» **WORK REQUIRED**:
Would you repeat each line below exactly, without the pictures?

[Start of Attachment]

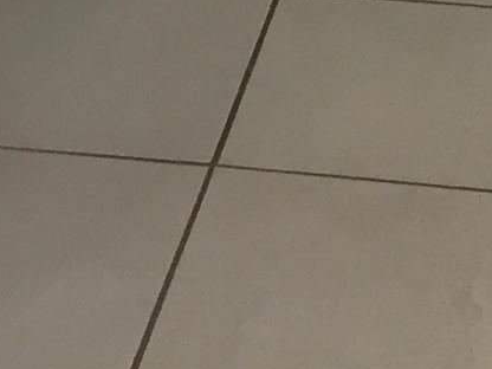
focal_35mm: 209
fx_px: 2971
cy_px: -945
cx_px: 119
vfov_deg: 6.2
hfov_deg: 9.5
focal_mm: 4.15
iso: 32
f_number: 2.2
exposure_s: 1/30
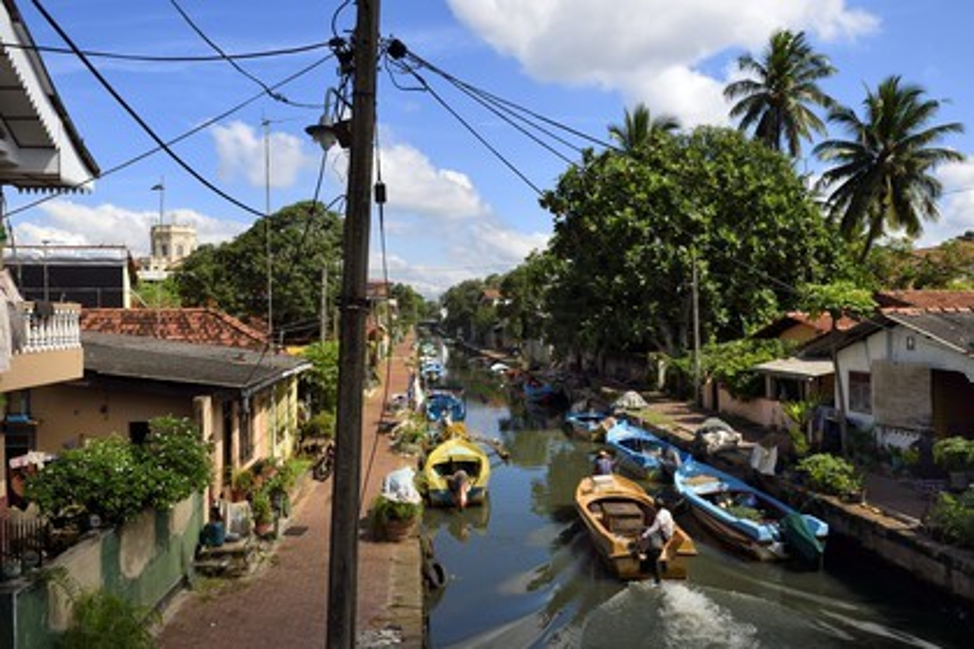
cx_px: 487
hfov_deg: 65.5
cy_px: 324
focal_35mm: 28
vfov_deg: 46.4
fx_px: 757
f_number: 14
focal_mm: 28
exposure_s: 1/250
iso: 200
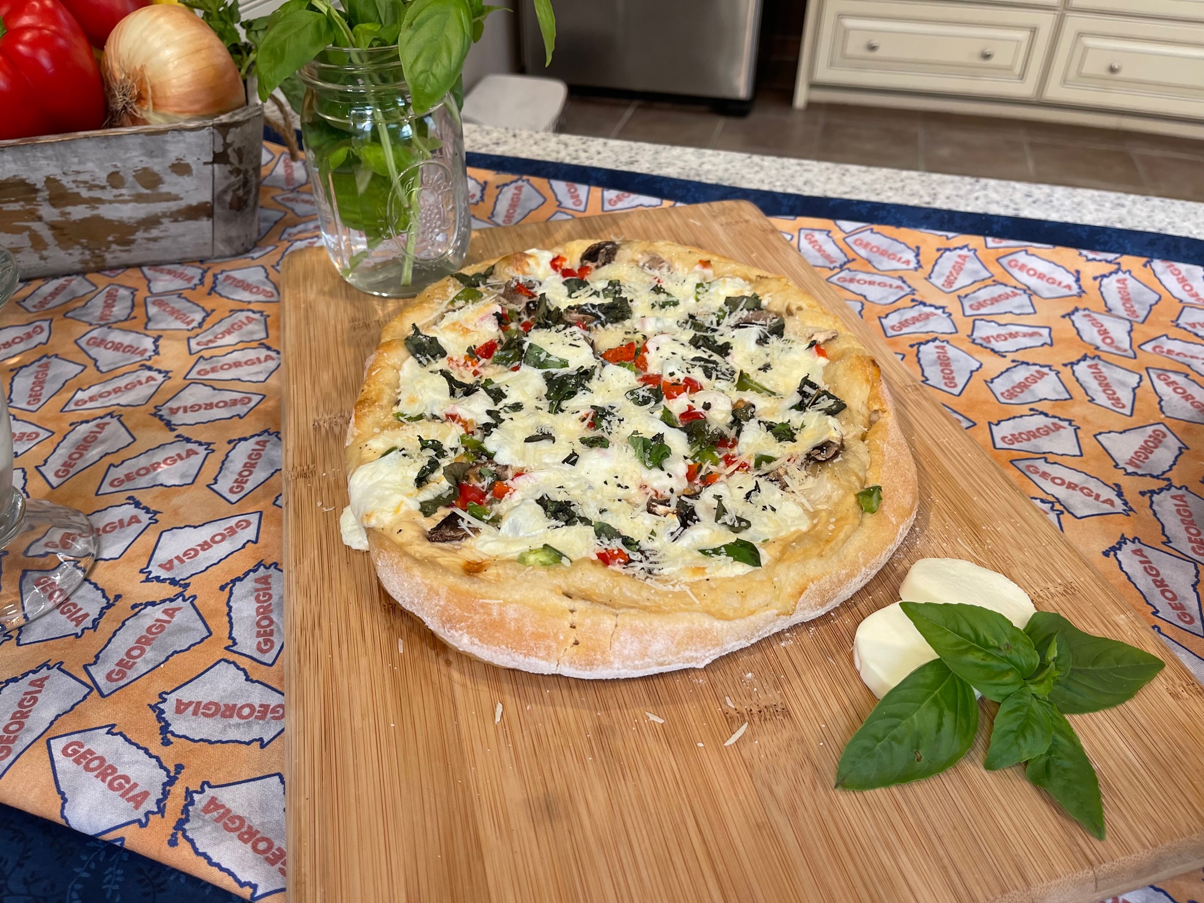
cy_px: 452
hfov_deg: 67.3
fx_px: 904
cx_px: 602
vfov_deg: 53.1
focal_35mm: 26
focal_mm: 5.1
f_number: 1.6
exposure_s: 1/120
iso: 80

[End of Attachment]

» **REPLY TO THE EXERCISE**:
focal_35mm: 209
fx_px: 2971
cy_px: -945
cx_px: 119
vfov_deg: 6.2
hfov_deg: 9.5
focal_mm: 4.15
iso: 32
f_number: 2.2
exposure_s: 1/30
cx_px: 487
hfov_deg: 65.5
cy_px: 324
focal_35mm: 28
vfov_deg: 46.4
fx_px: 757
f_number: 14
focal_mm: 28
exposure_s: 1/250
iso: 200
cy_px: 452
hfov_deg: 67.3
fx_px: 904
cx_px: 602
vfov_deg: 53.1
focal_35mm: 26
focal_mm: 5.1
f_number: 1.6
exposure_s: 1/120
iso: 80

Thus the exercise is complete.